9:42 AM: De Blasio: Keeping this policy of social distancing and shelter in place is the best way forward to protect all of us. We have seen really heroic efforts by the Department of Education even through this extraordinary time. Our educators had a week to quickly retool and turn to online learning. When this crisis is over, this is going to be one of the heroic passages that will be looked at with admiration.

9:40 AM: De Blasio: It's been a tough, tough time for children. Everything we do is to end the pain and the trauma.

9:38 AM: Mayor Bill de Blasio updates the public on the coronavirus response in NYC. Watch live:

9:33 AM: The Treasury Department has created an online web tool to help make sure those receiving Social Security benefits, who didn't file a tax return recently, can get stimulus checks. The website is specifically targeted for people who get Social Security retirement, survivors, or disability insurance benefits who have children under the age of 17 and didn't file a tax return in 2018 or 2019.

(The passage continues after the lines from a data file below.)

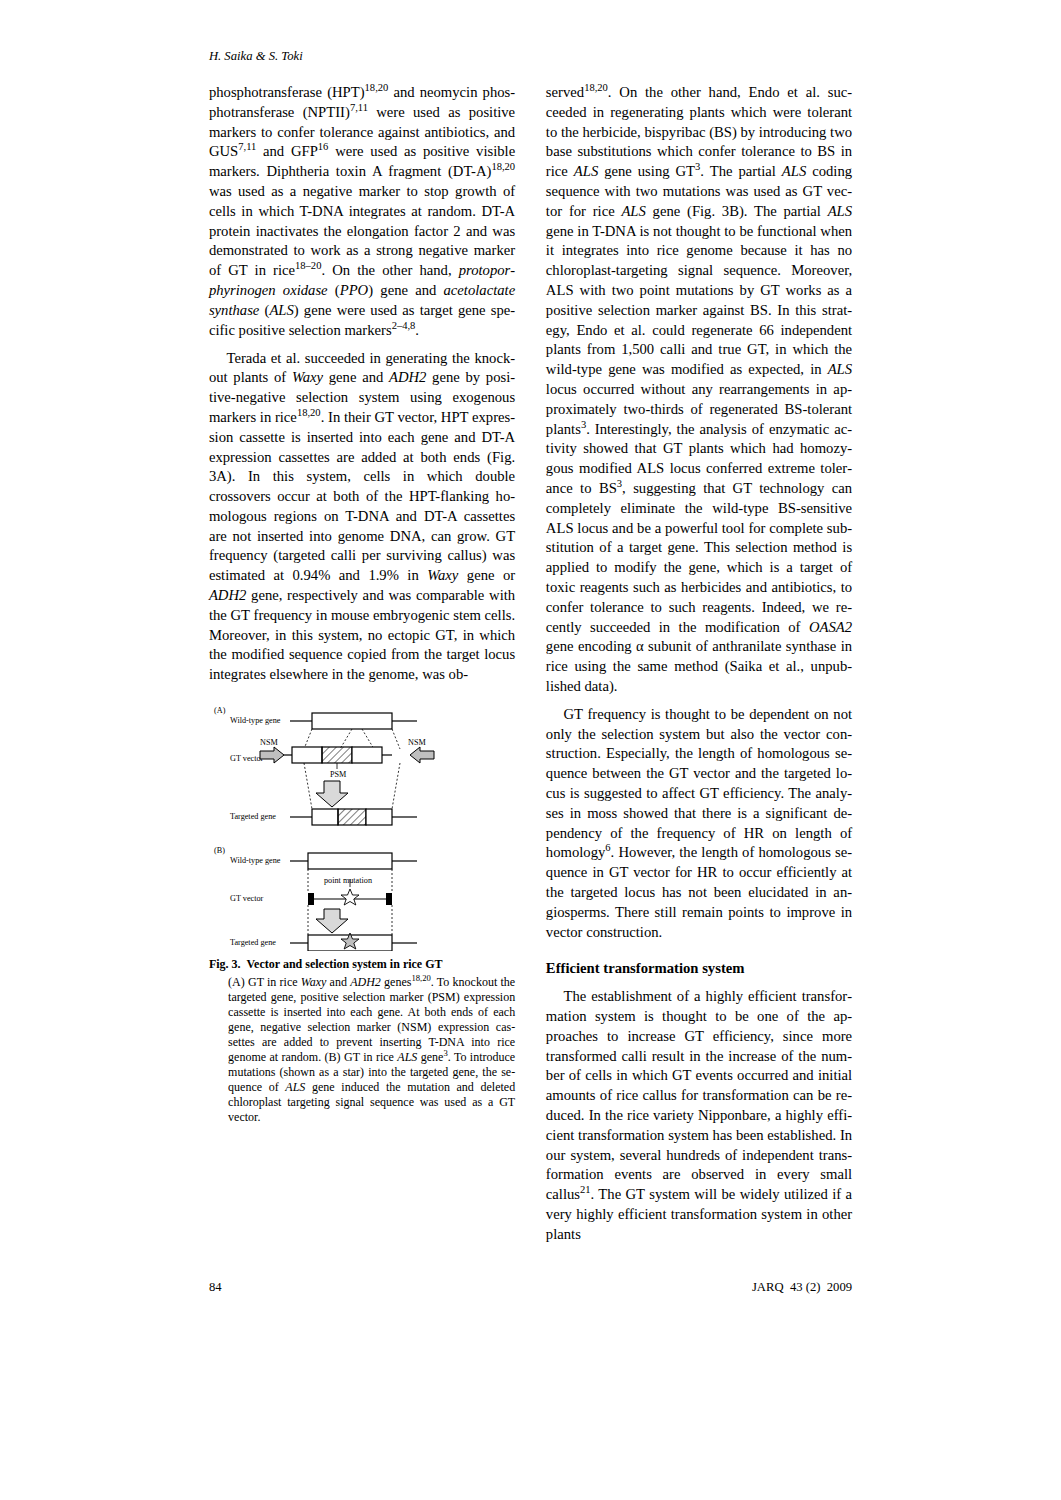H. Saika & S. Toki
phosphotransferase (HPT)18,20 and neomycin phosphotransferase (NPTII)7,11 were used as positive markers to confer tolerance against antibiotics, and GUS7,11 and GFP16 were used as positive visible markers. Diphtheria toxin A fragment (DT-A)18,20 was used as a negative marker to stop growth of cells in which T-DNA integrates at random. DT-A protein inactivates the elongation factor 2 and was demonstrated to work as a strong negative marker of GT in rice18–20. On the other hand, protoporphyrinogen oxidase (PPO) gene and acetolactate synthase (ALS) gene were used as target gene specific positive selection markers2–4,8.
Terada et al. succeeded in generating the knockout plants of Waxy gene and ADH2 gene by positive-negative selection system using exogenous markers in rice18,20. In their GT vector, HPT expression cassette is inserted into each gene and DT-A expression cassettes are added at both ends (Fig. 3A). In this system, cells in which double crossovers occur at both of the HPT-flanking homologous regions on T-DNA and DT-A cassettes are not inserted into genome DNA, can grow. GT frequency (targeted calli per surviving callus) was estimated at 0.94% and 1.9% in Waxy gene or ADH2 gene, respectively and was comparable with the GT frequency in mouse embryogenic stem cells. Moreover, in this system, no ectopic GT, in which the modified sequence copied from the target locus integrates elsewhere in the genome, was ob-
(A) Wild-type gene NSM NSM GT vector PSM Targeted gene (B) Wild-type gene point mutation GT vector Targeted gene
Fig. 3. Vector and selection system in rice GT (A) GT in rice Waxy and ADH2 genes18,20. To knockout the targeted gene, positive selection marker (PSM) expression cassette is inserted into each gene. At both ends of each gene, negative selection marker (NSM) expression cassettes are added to prevent inserting T-DNA into rice genome at random. (B) GT in rice ALS gene3. To introduce mutations (shown as a star) into the targeted gene, the sequence of ALS gene induced the mutation and deleted chloroplast targeting signal sequence was used as a GT vector.
served18,20. On the other hand, Endo et al. succeeded in regenerating plants which were tolerant to the herbicide, bispyribac (BS) by introducing two base substitutions which confer tolerance to BS in rice ALS gene using GT3. The partial ALS coding sequence with two mutations was used as GT vector for rice ALS gene (Fig. 3B). The partial ALS gene in T-DNA is not thought to be functional when it integrates into rice genome because it has no chloroplast-targeting signal sequence. Moreover, ALS with two point mutations by GT works as a positive selection marker against BS. In this strategy, Endo et al. could regenerate 66 independent plants from 1,500 calli and true GT, in which the wild-type gene was modified as expected, in ALS locus occurred without any rearrangements in approximately two-thirds of regenerated BS-tolerant plants3. Interestingly, the analysis of enzymatic activity showed that GT plants which had homozygous modified ALS locus conferred extreme tolerance to BS3, suggesting that GT technology can completely eliminate the wild-type BS-sensitive ALS locus and be a powerful tool for complete substitution of a target gene. This selection method is applied to modify the gene, which is a target of toxic reagents such as herbicides and antibiotics, to confer tolerance to such reagents. Indeed, we recently succeeded in the modification of OASA2 gene encoding α subunit of anthranilate synthase in rice using the same method (Saika et al., unpublished data).
GT frequency is thought to be dependent on not only the selection system but also the vector construction. Especially, the length of homologous sequence between the GT vector and the targeted locus is suggested to affect GT efficiency. The analyses in moss showed that there is a significant dependency of the frequency of HR on length of homology6. However, the length of homologous sequence in GT vector for HR to occur efficiently at the targeted locus has not been elucidated in angiosperms. There still remain points to improve in vector construction.
Efficient transformation system
The establishment of a highly efficient transformation system is thought to be one of the approaches to increase GT efficiency, since more transformed calli result in the increase of the number of cells in which GT events occurred and initial amounts of rice callus for transformation can be reduced. In the rice variety Nipponbare, a highly efficient transformation system has been established. In our system, several hundreds of independent transformation events are observed in every small callus21. The GT system will be widely utilized if a very highly efficient transformation system in other plants
84
JARQ 43 (2) 2009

9:21 AM - A total of 197 new coronavirus cases were confirmed in Tokyo on Saturday, a record daily increase for the fourth straight day, the metropolitan government said.

The figure topped the previous record of 189 marked Friday, bringing the total number of infections in the capital to more than 1,900.

Of the 197 infections confirmed Saturday, 152 or 77 percent had no clear infection routes, a metropolitan government official said. There were no deaths reported, and none was seriously ill.

9:11 AM - European countries Saturday sought to keep people from traveling in sunny Easter weather and grappled with how and when to start loosening the weeks-long shutdowns of much of public life.